Well, I think I’ve probably wasted enough time.  I’m feeling less-than-terrible about not having written anything today.  It was nice talking to you for just a brief moment, here in the maelstrom of internet.  Hope to see you again.  I promise the next post will be at least somewhat more interesting.

 

Thoughts

Spread the Word

Over the past two months, an sneaky anonymous artist has been leaving small takeaways in the library where I work.  Typically, we’ll find a small plastic bag on the shelves filled with small magnets made from dichroic glass & a printed message inviting whoever finds them to take them & enjoy.  Patrons have found them too & in general, coming across the packets are a nice little unexpected surprise.  A disruption of craft & charitable feeling into a regular routine.

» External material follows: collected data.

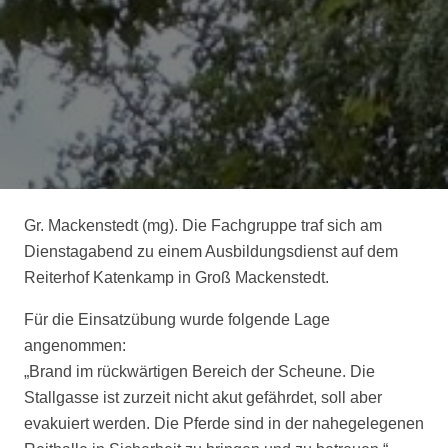
Gr. Mackenstedt (mg). Die Fachgruppe traf sich am
Dienstagabend zu einem Ausbildungsdienst auf dem
Reiterhof Katenkamp in Groß Mackenstedt.
Für die Einsatzübung wurde folgende Lage
angenommen:
„Brand im rückwärtigen Bereich der Scheune. Die
Stallgasse ist zurzeit nicht akut gefährdet, soll aber
evakuiert werden. Die Pferde sind in der nahegelegenen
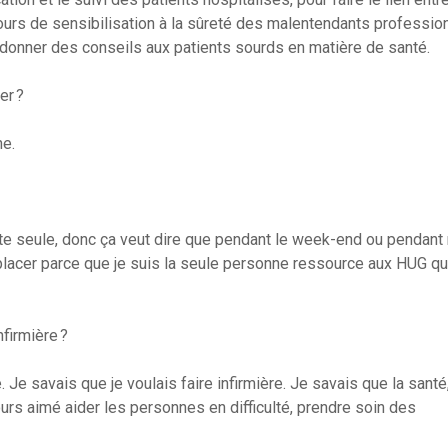
cours de sensibilisation à la sûreté des malentendants professio
r donner des conseils aux patients sourds en matière de santé.
er ?
ne.
toute seule, donc ça veut dire que pendant le week-end ou pendan
placer parce que je suis la seule personne ressource aux HUG qu
firmière ?
 Je savais que je voulais faire infirmière. Je savais que la santé,
jours aimé aider les personnes en difficulté, prendre soin des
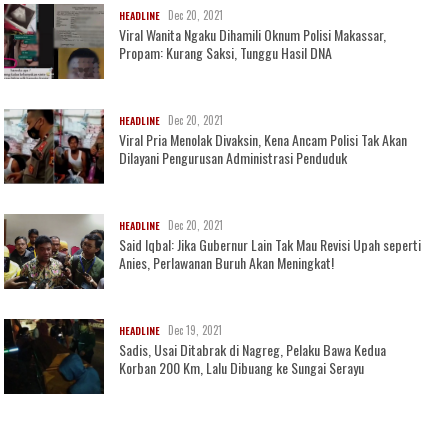
Dec 20, 2021
HEADLINE
Viral Wanita Ngaku Dihamili Oknum Polisi Makassar,
Propam: Kurang Saksi, Tunggu Hasil DNA
Dec 20, 2021
HEADLINE
Viral Pria Menolak Divaksin, Kena Ancam Polisi Tak Akan
Dilayani Pengurusan Administrasi Penduduk
Dec 20, 2021
HEADLINE
Said Iqbal: Jika Gubernur Lain Tak Mau Revisi Upah seperti
Anies, Perlawanan Buruh Akan Meningkat!
Dec 19, 2021
HEADLINE
Sadis, Usai Ditabrak di Nagreg, Pelaku Bawa Kedua
Korban 200 Km, Lalu Dibuang ke Sungai Serayu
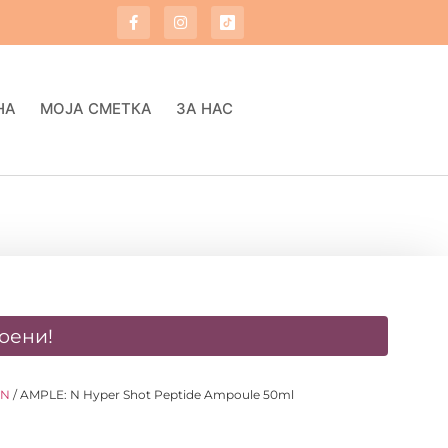
НА
МОЈА СМЕТКА
ЗА НАС
оени!
 N
/ AMPLE: N Hyper Shot Peptide Ampoule 50ml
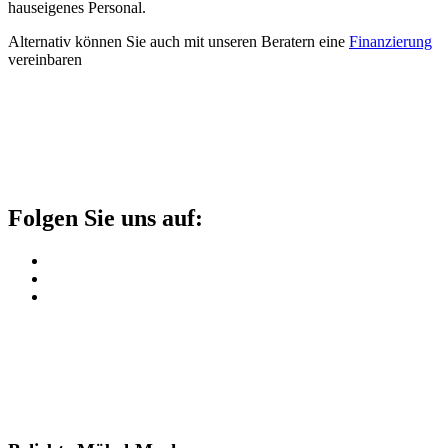
hauseigenes Personal.
Alternativ können Sie auch mit unseren Beratern eine
Finanzierung
vereinbaren
Folgen Sie uns auf:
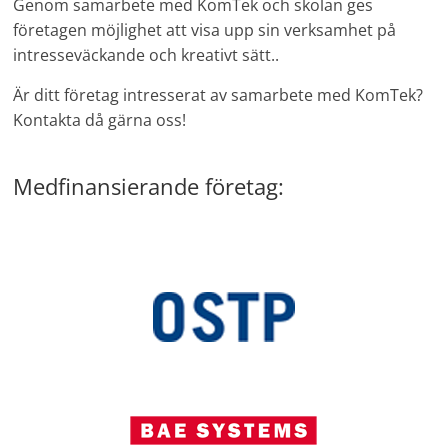
Genom samarbete med KomTek och skolan ges
företagen möjlighet att visa upp sin verksamhet på
intresseväckande och kreativt sätt..
Är ditt företag intresserat av samarbete med KomTek?
Kontakta då gärna oss!
Medfinansierande företag:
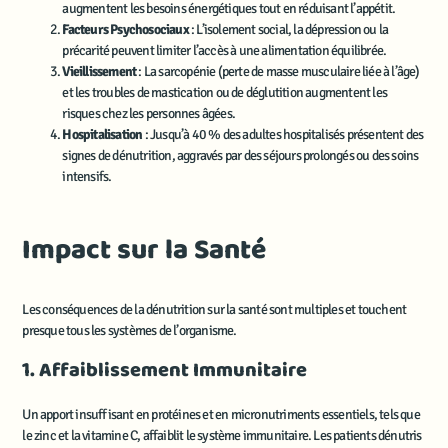
augmentent les besoins énergétiques tout en réduisant l’appétit.
Facteurs Psychosociaux
: L’isolement social, la dépression ou la
précarité peuvent limiter l’accès à une alimentation équilibrée.
Vieillissement
: La sarcopénie (perte de masse musculaire liée à l’âge)
et les troubles de mastication ou de déglutition augmentent les
risques chez les personnes âgées.
Hospitalisation
: Jusqu’à 40 % des adultes hospitalisés présentent des
signes de dénutrition, aggravés par des séjours prolongés ou des soins
intensifs.
Impact sur la Santé
Les conséquences de la dénutrition sur la santé sont multiples et touchent
presque tous les systèmes de l’organisme.
1. Affaiblissement Immunitaire
Un apport insuffisant en protéines et en micronutriments essentiels, tels que
le zinc et la vitamine C, affaiblit le système immunitaire. Les patients dénutris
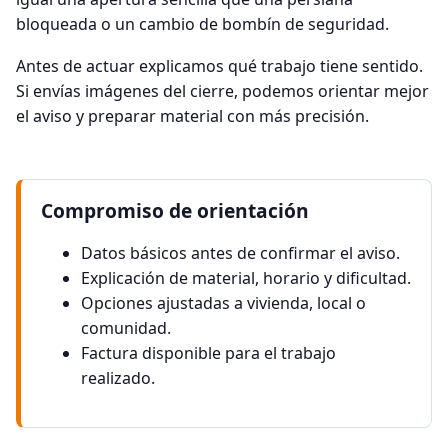
bloqueada o un cambio de bombín de seguridad.
Antes de actuar explicamos qué trabajo tiene sentido.
Si envías imágenes del cierre, podemos orientar mejor
el aviso y preparar material con más precisión.
Compromiso de orientación
Datos básicos antes de confirmar el aviso.
Explicación de material, horario y dificultad.
Opciones ajustadas a vivienda, local o
comunidad.
Factura disponible para el trabajo
realizado.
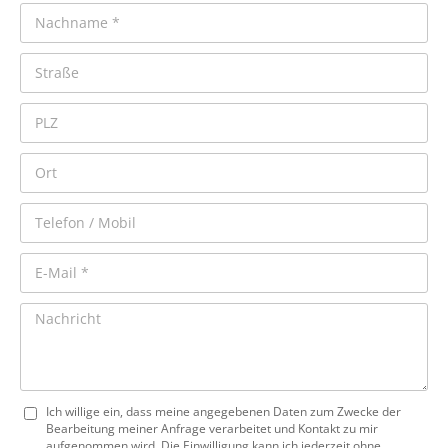
Ich willige ein, dass meine angegebenen Daten zum Zwecke der
Bearbeitung meiner Anfrage verarbeitet und Kontakt zu mir
aufgenommen wird. Die Einwilligung kann ich jederzeit ohne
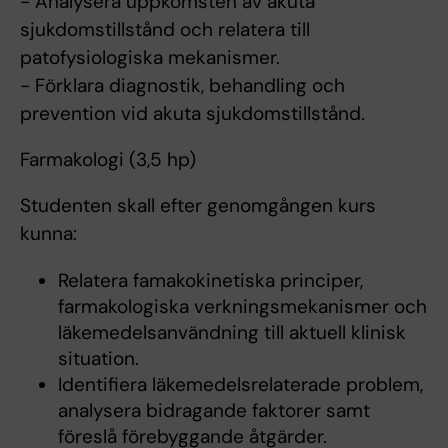
- Analysera uppkomsten av akuta
sjukdomstillstånd och relatera till
patofysiologiska mekanismer.
- Förklara diagnostik, behandling och
prevention vid akuta sjukdomstillstånd.
Farmakologi (3,5 hp)
Studenten skall efter genomgången kurs
kunna:
Relatera famakokinetiska principer,
farmakologiska verkningsmekanismer och
läkemedelsanvändning till aktuell klinisk
situation.
Identifiera läkemedelsrelaterade problem,
analysera bidragande faktorer samt
föreslå förebyggande åtgärder.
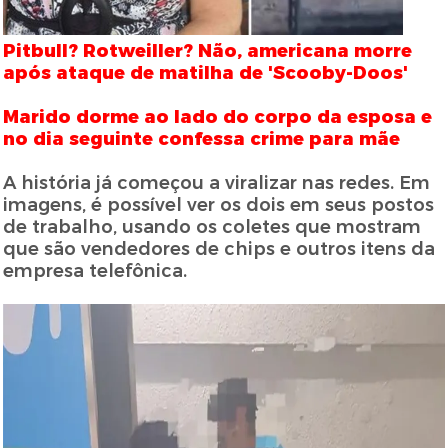
Pitbull? Rotweiller? Não, americana morre
após ataque de matilha de 'Scooby-Doos'
Marido dorme ao lado do corpo da esposa e
no dia seguinte confessa crime para mãe
A história já começou a viralizar nas redes. Em
imagens, é possível ver os dois em seus postos
de trabalho, usando os coletes que mostram
que são vendedores de chips e outros itens da
empresa telefônica.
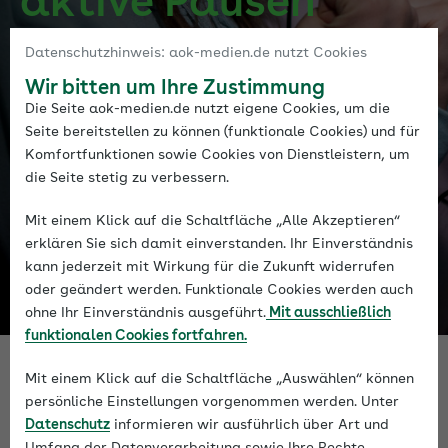
akti­ve Pausen
Mit E-Sport wird der Gaming-Alltag zur
Datenschutzhinweis: aok-medien.de nutzt Cookies
Plattform für Prävention: Wie Sie junge
Wir bitten um Ihre Zustimmung
Zielgruppen erreichen und
Die Seite aok-medien.de nutzt eigene Cookies, um die
Gesundheitskompetenz erlebbar vermitteln.
Seite bereitstellen zu können (funktionale Cookies) und für
Komfortfunktionen sowie Cookies von Dienstleistern, um
die Seite stetig zu verbessern.
Mit einem Klick auf die Schaltfläche „Alle Akzeptieren“
erklären Sie sich damit einverstanden. Ihr Einverständnis
kann jederzeit mit Wirkung für die Zukunft widerrufen
oder geändert werden. Funktionale Cookies werden auch
ohne Ihr Einverständnis ausgeführt.
Mit ausschließlich
funktionalen Cookies fortfahren.
Mit einem Klick auf die Schaltfläche „Auswählen“ können
persönliche Einstellungen vorgenommen werden. Unter
Datenschutz
informieren wir ausführlich über Art und
Umfang der Datenverarbeitung sowie Ihre Rechte.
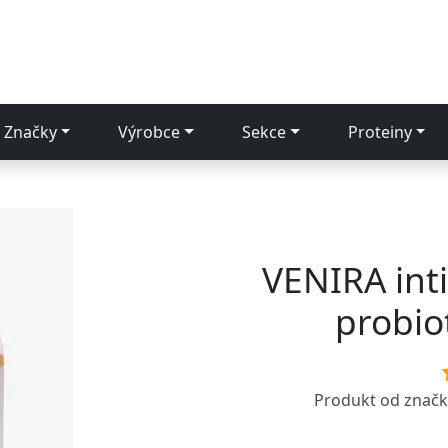
Značky
Výrobce
Sekce
Proteiny
VENIRA inti
probio
Produkt od znač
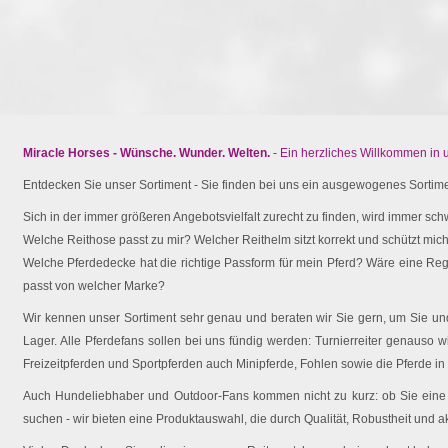
Miracle Horses - Wünsche. Wunder. Welten.
- Ein herzliches Willkommen in
Entdecken Sie unser Sortiment - Sie finden bei uns ein ausgewogenes Sortimen
Sich in der immer größeren Angebotsvielfalt zurecht zu finden, wird immer schw
Welche Reithose passt zu mir? Welcher Reithelm sitzt korrekt und schützt mich 
Welche Pferdedecke hat die richtige Passform für mein Pferd? Wäre eine Reg
passt von welcher Marke?
Wir kennen unser Sortiment sehr genau und beraten wir Sie gern, um Sie und 
Lager. Alle Pferdefans sollen bei uns fündig werden: Turnierreiter genauso wi
Freizeitpferden und Sportpferden auch Minipferde, Fohlen sowie die Pferde in
Auch Hundeliebhaber und Outdoor-Fans kommen nicht zu kurz: ob Sie eine O
suchen - wir bieten eine Produktauswahl, die durch Qualität, Robustheit und a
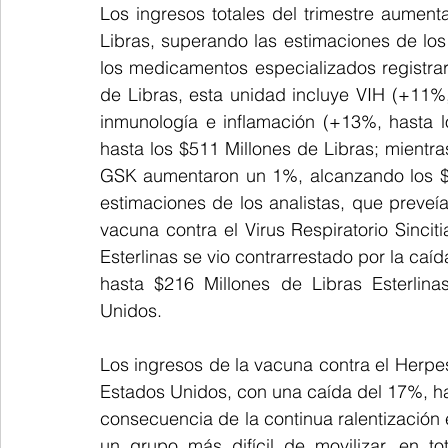
Los ingresos totales del trimestre aument
Libras, superando las estimaciones de los 
los medicamentos especializados registrar
de Libras, esta unidad incluye VIH (+11%, h
inmunología e inflamación (+13%, hasta l
hasta los $511 Millones de Libras; mientra
GSK aumentaron un 1%, alcanzando los $2,
estimaciones de los analistas, que preveía
vacuna contra el Virus Respiratorio Sincit
Esterlinas se vio contrarrestado por la caí
hasta $216 Millones de Libras Esterlina
Unidos.
Los ingresos de la vacuna contra el Herpes
Estados Unidos, con una caída del 17%, has
consecuencia de la continua ralentización
un grupo más difícil de movilizar, en to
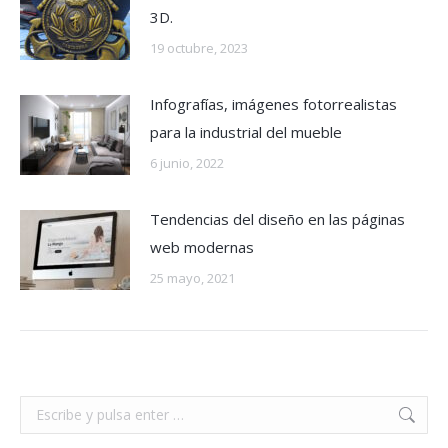
3D.
19 octubre, 2023
Infografías, imágenes fotorrealistas
para la industrial del mueble
6 junio, 2022
Tendencias del diseño en las páginas
web modernas
25 mayo, 2021
Buscar:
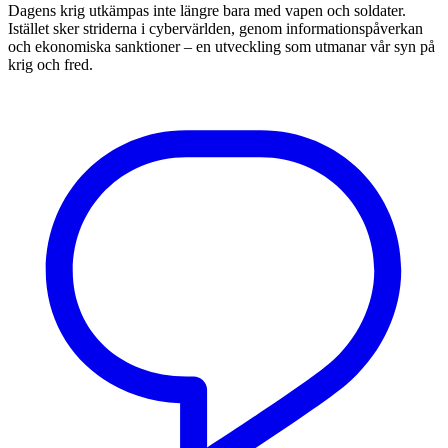
Dagens krig utkämpas inte längre bara med vapen och soldater.
Istället sker striderna i cybervärlden, genom informationspåverkan
och ekonomiska sanktioner – en utveckling som utmanar vår syn på
krig och fred.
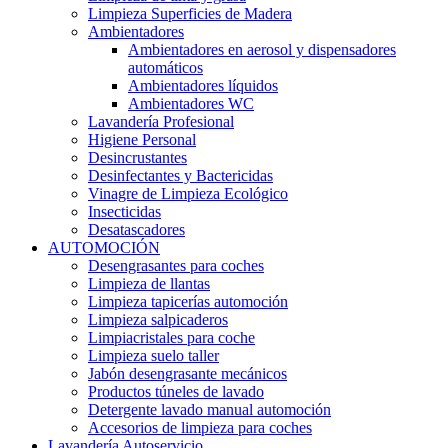
Limpieza Superficies de Madera
Ambientadores
Ambientadores en aerosol y dispensadores
automáticos
Ambientadores líquidos
Ambientadores WC
Lavandería Profesional
Higiene Personal
Desincrustantes
Desinfectantes y Bactericidas
Vinagre de Limpieza Ecológico
Insecticidas
Desatascadores
AUTOMOCIÓN
Desengrasantes para coches
Limpieza de llantas
Limpieza tapicerías automoción
Limpieza salpicaderos
Limpiacristales para coche
Limpieza suelo taller
Jabón desengrasante mecánicos
Productos túneles de lavado
Detergente lavado manual automoción
Accesorios de limpieza para coches
Lavandería Autoservicio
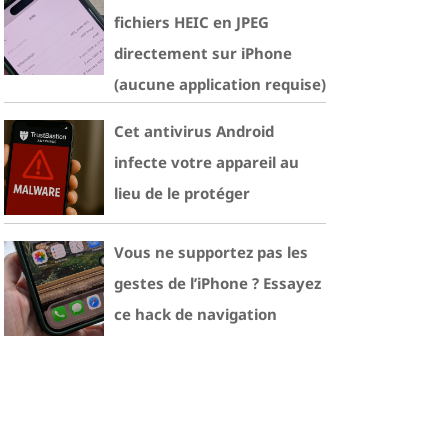
fichiers HEIC en JPEG
directement sur iPhone
(aucune application requise)
Cet antivirus Android
infecte votre appareil au
lieu de le protéger
Vous ne supportez pas les
gestes de l’iPhone ? Essayez
ce hack de navigation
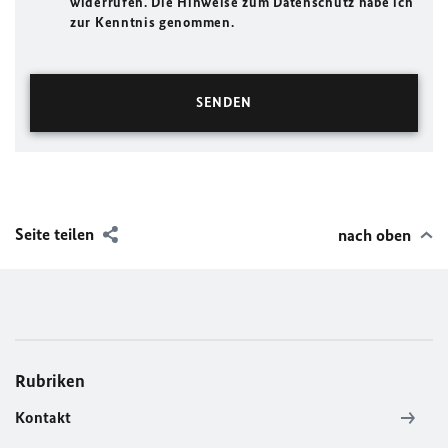
widerrufen. Die Hinweise zum Datenschutz habe ich
zur Kenntnis genommen.
Seite teilen
nach oben
Rubriken
Kontakt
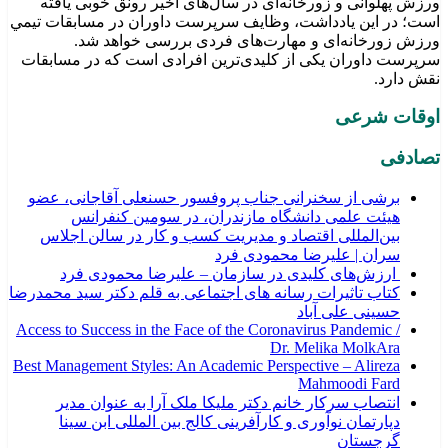
ورزش پهلوانی و زورخانه‌ای در سال‌های اخیر رونق خوبی یافته
است؛ در این یادداشت، وظایف سرپرست داوران در مسابقات تیمي
ورزش زورخانه‌ای و مهارت‌های فردی بررسی خواهد شد.
سرپرست داوران یکی از کلیدی‌ترین افرادی است که در مسابقات
نقش دارد.
اوقات شرعی
تصادفی
برشی از سخنرانی جناب پروفسور حسنعلی آقاجانی، عضو
هیئت علمی دانشگاه مازندران، در سومین کنفرانس
بین‌المللی اقتصاد و مدیریت کسب و کار در سالن اجلاس
سران | علیرضا محمودی فرد
ارزش‌های کلیدی در سازمان – علیرضا محمودی فرد
کتاب تاثیرات رسانه های اجتماعی به قلم دکتر سید محمدرضا
حسینی علی آباد
Access to Success in the Face of the Coronavirus Pandemic /
Dr. Melika MolkAra
Best Management Styles: An Academic Perspective – Alireza
Mahmoodi Fard
انتصاب سرکار خانم دکتر ملیکا ملک آرا به عنوان مدیر
دپارتمان نوآوری و کارآفرینی کالج بین المللی ابن سینا
گرجستان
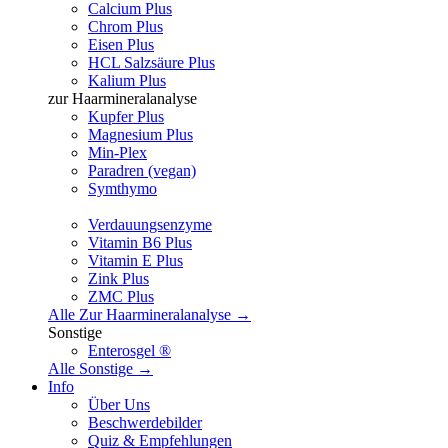
Calcium Plus
Chrom Plus
Eisen Plus
HCL Salzsäure Plus
Kalium Plus
zur Haarmineralanalyse
Kupfer Plus
Magnesium Plus
Min-Plex
Paradren (vegan)
Symthymo
Verdauungsenzyme
Vitamin B6 Plus
Vitamin E Plus
Zink Plus
ZMC Plus
Alle Zur Haarmineralanalyse →
Sonstige
Enterosgel ®
Alle Sonstige →
Info
Über Uns
Beschwerdebilder
Quiz & Empfehlungen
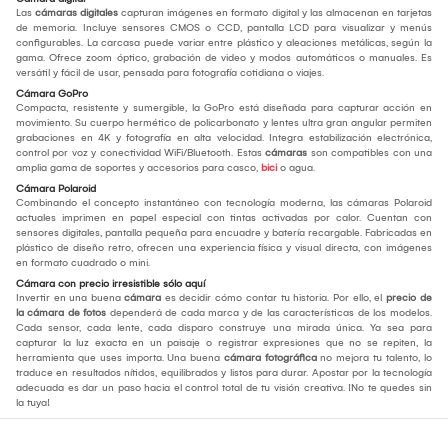
Las
cámaras digitales
capturan imágenes en formato digital y las almacenan en tarjetas
de memoria. Incluye sensores CMOS o CCD, pantalla LCD para visualizar y menús
configurables. La carcasa puede variar entre plástico y aleaciones metálicas, según la
gama. Ofrece zoom óptico, grabación de video y modos automáticos o manuales. Es
versátil y fácil de usar, pensada para fotografía cotidiana o viajes.
Cámara GoPro
Compacta, resistente y sumergible, la GoPro está diseñada para capturar acción en
movimiento. Su cuerpo hermético de policarbonato y lentes ultra gran angular permiten
grabaciones en 4K y fotografía en alta velocidad. Integra estabilización electrónica,
control por voz y conectividad WiFi/Bluetooth. Estas
cámaras
son compatibles con una
amplia gama de soportes y accesorios para casco,
bici
o agua.
Cámara Polaroid
Combinando el concepto instantáneo con tecnología moderna, las cámaras Polaroid
actuales imprimen en papel especial con tintas activadas por calor. Cuentan con
sensores digitales, pantalla pequeña para encuadre y batería recargable. Fabricadas en
plástico de diseño retro, ofrecen una experiencia física y visual directa, con imágenes
en formato cuadrado o mini.
Cámara con precio irresistible sólo aquí
Invertir en una buena
cámara
es decidir cómo contar tu historia. Por ello, el
precio de
la cámara de fotos
dependerá de cada marca y de las características de los modelos.
Cada sensor, cada lente, cada disparo construye una mirada única. Ya sea para
capturar la luz exacta en un paisaje o registrar expresiones que no se repiten, la
herramienta que uses importa. Una buena
cámara fotográfica
no mejora tu talento, lo
traduce en resultados nítidos, equilibrados y listos para durar. Apostar por la tecnología
adecuada es dar un paso hacia el control total de tu visión creativa. ¡No te quedes sin
la tuya!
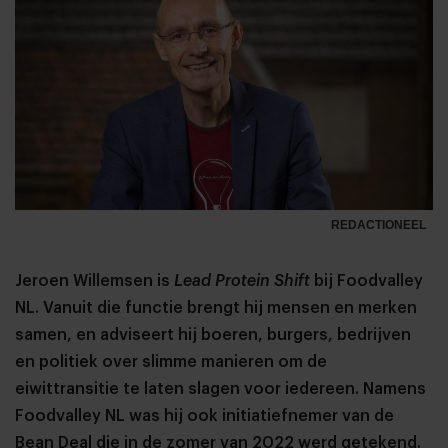
REDACTIONEEL
Jeroen Willemsen is
Lead Protein Shift
bij Foodvalley
NL. Vanuit die functie brengt hij mensen en merken
samen, en adviseert hij boeren, burgers, bedrijven
en politiek over slimme manieren om de
eiwittransitie te laten slagen voor iedereen. Namens
Foodvalley NL was hij ook initiatiefnemer van de
Bean Deal die in de zomer van 2022 werd getekend.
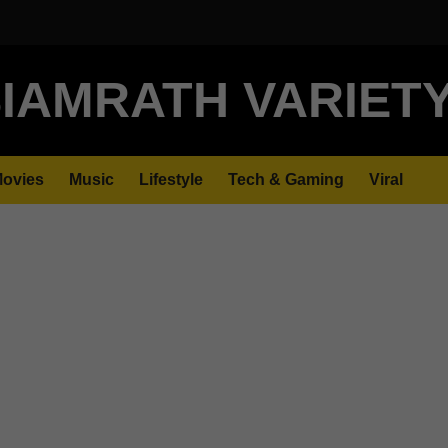
IAMRATH VARIET
ovies
Music
Lifestyle
Tech & Gaming
Viral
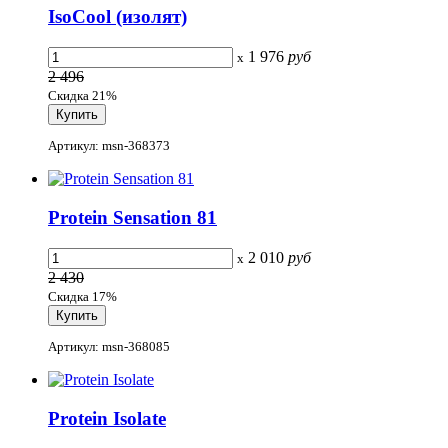
IsoCool (изолят)
1 976
руб
x
2 496
Скидка 21%
Артикул: msn-368373
Protein Sensation 81
2 010
руб
x
2 430
Скидка 17%
Артикул: msn-368085
Protein Isolate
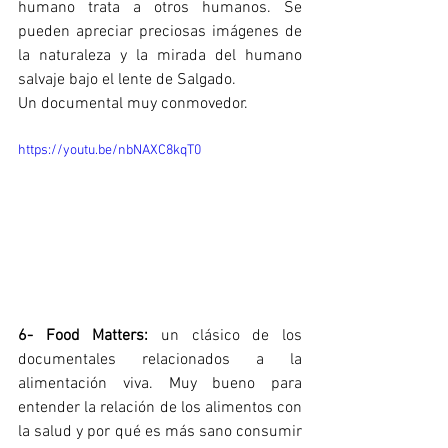
humano trata a otros humanos. Se 
pueden apreciar preciosas imágenes de 
la naturaleza y la mirada del humano 
salvaje bajo el lente de Salgado. 
Un documental muy conmovedor. 
https://youtu.be/nbNAXC8kqT0
6- Food Matters:
 un clásico de los 
documentales relacionados a la 
alimentación viva. Muy bueno para 
entender la relación de los alimentos con 
la salud y por qué es más sano consumir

The whole experience has gotten me thinking about some of the more experimental writing prompts we undertook in my last year of Creative Writing at Mary Wash.  We students were encouraged to think of ways to get our stories in front of people: whether it was fliers we posted in the department hall, mini-books with flash fictions, postcards, or blogs.  The anonymous artists has inspired me to spread some found stories around my little town.  There’s even a sort of romantic element to the fact that we have a working rail station running through town & that anyone could come across my words.

But here’s where I trip myself up: thinking about what to write & to send out into the world.  I ask myself what I would want people to come across & the immediate response is, well, not my own words, maybe a bit of poetry or a collection of famous sayings.  Pardon me, self, but that is not the point of the exercise.  Then I think, oh well, I could root through something I’ve already polished, maybe pull out a snippet or two?  Again, self, this is about spontaneity, not a practiced recitation.  I mean, c’mon, you write a blog with entries you give not much though to.  You can’t think of anything?

The truth is, I can, but I’m nervous.  I work in a library in a small town.  I keep envisioning how one of the Libertarian regulars would react to finding my little anonymous work.  Or one of the homeschool moms.  Or what if one of my illiterate patrons came across it, realized there was nothing they understood, & threw it away.  Or or or or. . .

As you can see, dear Reader, this post is really just a way for me to talk myself into both the act of creating & the act of letting go control.  Because really, that’s the crux of any creative act & it is one I struggle with still.  But when the tension is resolved &, as a result, a stranger sees the world anew, something magical has truly happened.